• **练习目标**
从下方资料的第一行开始，一字不改地重新写出各行，写到含有“Дренажная система”的那一行为止，该行也要写出。

-------- 资料摘录 --------

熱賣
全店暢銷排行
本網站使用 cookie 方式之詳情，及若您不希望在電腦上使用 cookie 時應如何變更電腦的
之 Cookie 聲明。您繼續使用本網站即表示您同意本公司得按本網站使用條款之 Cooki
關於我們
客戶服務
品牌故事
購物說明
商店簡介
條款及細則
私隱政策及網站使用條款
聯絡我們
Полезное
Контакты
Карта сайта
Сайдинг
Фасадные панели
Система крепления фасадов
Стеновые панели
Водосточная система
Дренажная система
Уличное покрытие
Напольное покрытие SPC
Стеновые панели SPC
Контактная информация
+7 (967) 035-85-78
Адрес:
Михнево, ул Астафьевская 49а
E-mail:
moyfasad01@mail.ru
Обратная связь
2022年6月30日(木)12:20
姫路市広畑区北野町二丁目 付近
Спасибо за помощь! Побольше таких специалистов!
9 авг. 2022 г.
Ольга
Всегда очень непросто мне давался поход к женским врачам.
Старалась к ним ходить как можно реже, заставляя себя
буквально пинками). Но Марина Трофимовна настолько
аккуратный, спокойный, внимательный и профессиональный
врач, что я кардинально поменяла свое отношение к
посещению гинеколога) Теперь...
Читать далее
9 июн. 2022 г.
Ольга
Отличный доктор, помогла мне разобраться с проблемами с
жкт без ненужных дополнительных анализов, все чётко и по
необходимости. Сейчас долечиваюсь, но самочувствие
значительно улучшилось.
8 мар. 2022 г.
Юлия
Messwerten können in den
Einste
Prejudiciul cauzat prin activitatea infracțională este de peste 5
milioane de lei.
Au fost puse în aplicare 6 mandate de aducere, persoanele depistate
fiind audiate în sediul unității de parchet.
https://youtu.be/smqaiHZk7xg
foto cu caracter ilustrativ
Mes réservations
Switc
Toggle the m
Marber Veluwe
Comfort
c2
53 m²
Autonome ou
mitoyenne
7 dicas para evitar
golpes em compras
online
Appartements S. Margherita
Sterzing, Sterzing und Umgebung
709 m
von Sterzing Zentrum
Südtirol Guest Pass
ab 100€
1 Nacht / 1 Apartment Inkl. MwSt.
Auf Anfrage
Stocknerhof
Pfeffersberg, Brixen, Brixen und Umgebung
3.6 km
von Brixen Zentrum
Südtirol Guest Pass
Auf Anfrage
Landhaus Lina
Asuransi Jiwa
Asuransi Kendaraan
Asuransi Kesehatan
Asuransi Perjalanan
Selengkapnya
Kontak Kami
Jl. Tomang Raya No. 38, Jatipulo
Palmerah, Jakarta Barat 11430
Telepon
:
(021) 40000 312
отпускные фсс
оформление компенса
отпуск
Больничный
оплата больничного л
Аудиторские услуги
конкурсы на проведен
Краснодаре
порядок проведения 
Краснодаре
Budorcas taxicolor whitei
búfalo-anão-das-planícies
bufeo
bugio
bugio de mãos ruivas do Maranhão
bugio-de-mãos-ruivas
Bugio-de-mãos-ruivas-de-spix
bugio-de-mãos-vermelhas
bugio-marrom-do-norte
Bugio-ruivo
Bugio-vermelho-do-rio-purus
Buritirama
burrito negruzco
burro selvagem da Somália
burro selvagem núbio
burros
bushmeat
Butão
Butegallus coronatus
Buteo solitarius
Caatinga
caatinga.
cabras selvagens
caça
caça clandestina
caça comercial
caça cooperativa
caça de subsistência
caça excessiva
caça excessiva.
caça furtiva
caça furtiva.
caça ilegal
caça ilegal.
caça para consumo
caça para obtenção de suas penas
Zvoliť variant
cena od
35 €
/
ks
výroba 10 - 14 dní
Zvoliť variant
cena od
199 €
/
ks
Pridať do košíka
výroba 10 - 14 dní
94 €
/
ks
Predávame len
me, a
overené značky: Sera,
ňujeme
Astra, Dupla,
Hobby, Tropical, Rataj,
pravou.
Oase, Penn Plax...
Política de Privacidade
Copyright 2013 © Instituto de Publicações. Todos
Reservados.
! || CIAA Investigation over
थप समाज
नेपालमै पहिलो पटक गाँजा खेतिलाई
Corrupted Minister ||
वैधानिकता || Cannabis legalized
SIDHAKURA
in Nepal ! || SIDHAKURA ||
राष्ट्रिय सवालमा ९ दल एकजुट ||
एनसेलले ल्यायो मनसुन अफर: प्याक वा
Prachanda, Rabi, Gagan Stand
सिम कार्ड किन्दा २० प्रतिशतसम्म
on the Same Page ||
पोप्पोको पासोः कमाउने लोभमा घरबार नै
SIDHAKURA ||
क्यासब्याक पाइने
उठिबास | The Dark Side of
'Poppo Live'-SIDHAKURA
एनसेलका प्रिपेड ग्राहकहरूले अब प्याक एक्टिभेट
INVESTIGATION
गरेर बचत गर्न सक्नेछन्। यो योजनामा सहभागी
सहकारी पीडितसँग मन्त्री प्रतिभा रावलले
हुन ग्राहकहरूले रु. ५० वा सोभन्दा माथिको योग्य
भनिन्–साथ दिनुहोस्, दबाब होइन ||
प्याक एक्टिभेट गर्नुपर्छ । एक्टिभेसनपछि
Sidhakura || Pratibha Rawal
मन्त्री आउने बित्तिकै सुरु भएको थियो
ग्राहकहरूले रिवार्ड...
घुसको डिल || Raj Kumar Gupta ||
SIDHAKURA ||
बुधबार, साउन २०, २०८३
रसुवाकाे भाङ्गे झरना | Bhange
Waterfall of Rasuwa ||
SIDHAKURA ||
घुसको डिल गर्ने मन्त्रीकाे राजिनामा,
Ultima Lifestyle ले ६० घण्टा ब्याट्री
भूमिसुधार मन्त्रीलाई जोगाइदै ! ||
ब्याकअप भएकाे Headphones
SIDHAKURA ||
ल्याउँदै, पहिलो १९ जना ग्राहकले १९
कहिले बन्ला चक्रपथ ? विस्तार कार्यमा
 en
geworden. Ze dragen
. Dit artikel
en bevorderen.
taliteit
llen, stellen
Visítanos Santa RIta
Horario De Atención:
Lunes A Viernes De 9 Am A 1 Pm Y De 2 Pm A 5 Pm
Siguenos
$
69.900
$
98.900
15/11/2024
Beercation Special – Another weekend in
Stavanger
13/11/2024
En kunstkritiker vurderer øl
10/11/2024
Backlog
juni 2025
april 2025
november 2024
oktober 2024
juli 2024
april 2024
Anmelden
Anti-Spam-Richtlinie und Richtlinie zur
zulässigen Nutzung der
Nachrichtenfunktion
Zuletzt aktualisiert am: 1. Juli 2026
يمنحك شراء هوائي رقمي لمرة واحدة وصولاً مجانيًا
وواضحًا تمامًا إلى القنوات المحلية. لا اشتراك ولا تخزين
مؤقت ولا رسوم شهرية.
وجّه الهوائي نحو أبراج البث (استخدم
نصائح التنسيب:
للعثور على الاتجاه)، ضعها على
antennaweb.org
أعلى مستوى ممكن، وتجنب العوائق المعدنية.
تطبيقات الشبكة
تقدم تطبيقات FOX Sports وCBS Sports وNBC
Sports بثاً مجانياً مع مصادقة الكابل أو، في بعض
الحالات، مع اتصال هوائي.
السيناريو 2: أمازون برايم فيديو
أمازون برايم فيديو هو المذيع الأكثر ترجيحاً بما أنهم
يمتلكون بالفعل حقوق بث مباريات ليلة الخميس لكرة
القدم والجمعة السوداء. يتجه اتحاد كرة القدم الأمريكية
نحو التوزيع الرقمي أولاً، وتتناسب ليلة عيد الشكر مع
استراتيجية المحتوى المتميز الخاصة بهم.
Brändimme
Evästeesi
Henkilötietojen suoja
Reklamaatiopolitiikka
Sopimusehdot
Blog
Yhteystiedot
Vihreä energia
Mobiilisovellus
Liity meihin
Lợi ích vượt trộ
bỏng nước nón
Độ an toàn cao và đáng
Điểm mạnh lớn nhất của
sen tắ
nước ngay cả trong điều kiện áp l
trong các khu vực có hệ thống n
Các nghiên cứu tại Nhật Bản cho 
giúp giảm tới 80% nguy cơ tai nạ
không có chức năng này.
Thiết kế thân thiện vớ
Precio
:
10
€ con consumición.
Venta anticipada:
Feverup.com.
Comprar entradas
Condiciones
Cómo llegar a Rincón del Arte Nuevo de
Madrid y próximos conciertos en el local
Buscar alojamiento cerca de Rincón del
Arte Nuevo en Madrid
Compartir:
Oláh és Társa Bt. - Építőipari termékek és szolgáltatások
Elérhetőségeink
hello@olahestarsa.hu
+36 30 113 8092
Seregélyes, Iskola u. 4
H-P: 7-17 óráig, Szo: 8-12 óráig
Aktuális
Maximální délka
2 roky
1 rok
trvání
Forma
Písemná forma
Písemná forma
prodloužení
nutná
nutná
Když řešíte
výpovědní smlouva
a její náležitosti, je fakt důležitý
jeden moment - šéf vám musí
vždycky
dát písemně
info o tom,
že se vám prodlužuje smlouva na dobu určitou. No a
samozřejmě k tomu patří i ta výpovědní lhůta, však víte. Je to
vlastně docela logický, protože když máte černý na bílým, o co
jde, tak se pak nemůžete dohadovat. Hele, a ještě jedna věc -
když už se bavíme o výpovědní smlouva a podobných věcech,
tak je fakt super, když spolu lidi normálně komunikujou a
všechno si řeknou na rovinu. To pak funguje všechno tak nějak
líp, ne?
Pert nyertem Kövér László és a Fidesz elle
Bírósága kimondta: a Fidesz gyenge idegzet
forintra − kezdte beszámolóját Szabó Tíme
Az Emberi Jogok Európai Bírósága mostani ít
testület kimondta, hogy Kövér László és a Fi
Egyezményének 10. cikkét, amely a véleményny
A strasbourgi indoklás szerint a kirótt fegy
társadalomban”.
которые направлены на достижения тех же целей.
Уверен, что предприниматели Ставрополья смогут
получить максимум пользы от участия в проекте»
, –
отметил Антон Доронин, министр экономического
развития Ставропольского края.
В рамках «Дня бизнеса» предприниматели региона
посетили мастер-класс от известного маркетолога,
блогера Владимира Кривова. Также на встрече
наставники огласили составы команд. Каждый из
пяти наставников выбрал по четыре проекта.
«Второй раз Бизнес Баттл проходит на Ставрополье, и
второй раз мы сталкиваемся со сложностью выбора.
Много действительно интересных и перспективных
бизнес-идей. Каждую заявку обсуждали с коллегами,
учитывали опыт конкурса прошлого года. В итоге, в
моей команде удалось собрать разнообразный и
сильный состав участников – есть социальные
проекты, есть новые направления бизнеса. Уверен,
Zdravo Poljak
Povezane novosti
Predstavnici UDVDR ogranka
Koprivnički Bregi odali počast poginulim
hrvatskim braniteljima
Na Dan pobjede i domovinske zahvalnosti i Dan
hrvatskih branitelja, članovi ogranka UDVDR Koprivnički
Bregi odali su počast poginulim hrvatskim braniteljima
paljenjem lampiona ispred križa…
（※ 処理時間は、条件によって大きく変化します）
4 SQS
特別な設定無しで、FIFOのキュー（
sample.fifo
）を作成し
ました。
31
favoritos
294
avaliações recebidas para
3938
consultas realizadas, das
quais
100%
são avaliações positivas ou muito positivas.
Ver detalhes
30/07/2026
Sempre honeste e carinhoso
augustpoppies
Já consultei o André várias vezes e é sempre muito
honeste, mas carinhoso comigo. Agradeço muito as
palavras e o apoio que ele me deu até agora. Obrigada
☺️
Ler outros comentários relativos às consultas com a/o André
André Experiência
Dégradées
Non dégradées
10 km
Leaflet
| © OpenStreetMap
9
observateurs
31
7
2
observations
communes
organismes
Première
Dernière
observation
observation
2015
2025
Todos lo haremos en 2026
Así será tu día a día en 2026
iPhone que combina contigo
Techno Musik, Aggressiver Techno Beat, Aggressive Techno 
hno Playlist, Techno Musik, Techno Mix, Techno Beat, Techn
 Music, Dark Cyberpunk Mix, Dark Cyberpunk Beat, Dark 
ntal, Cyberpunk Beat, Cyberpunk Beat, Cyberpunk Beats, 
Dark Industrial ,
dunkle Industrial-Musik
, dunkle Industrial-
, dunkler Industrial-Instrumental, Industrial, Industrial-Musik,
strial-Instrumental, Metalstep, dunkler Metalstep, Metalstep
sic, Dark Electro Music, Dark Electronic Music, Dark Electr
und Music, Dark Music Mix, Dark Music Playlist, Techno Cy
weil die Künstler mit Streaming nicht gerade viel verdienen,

--------

• **回答**
熱賣
全店暢銷排行
本網站使用 cookie 方式之詳情，及若您不希望在電腦上使用 cookie 時應如何變更電腦的
之 Cookie 聲明。您繼續使用本網站即表示您同意本公司得按本網站使用條款之 Cooki
關於我們
客戶服務
品牌故事
購物說明
商店簡介
條款及細則
私隱政策及網站使用條款
聯絡我們
Полезное
Контакты
Карта сайта
Сайдинг
Фасадные панели
Система крепления фасадов
Стеновые панели
Водосточная система
Дренажная система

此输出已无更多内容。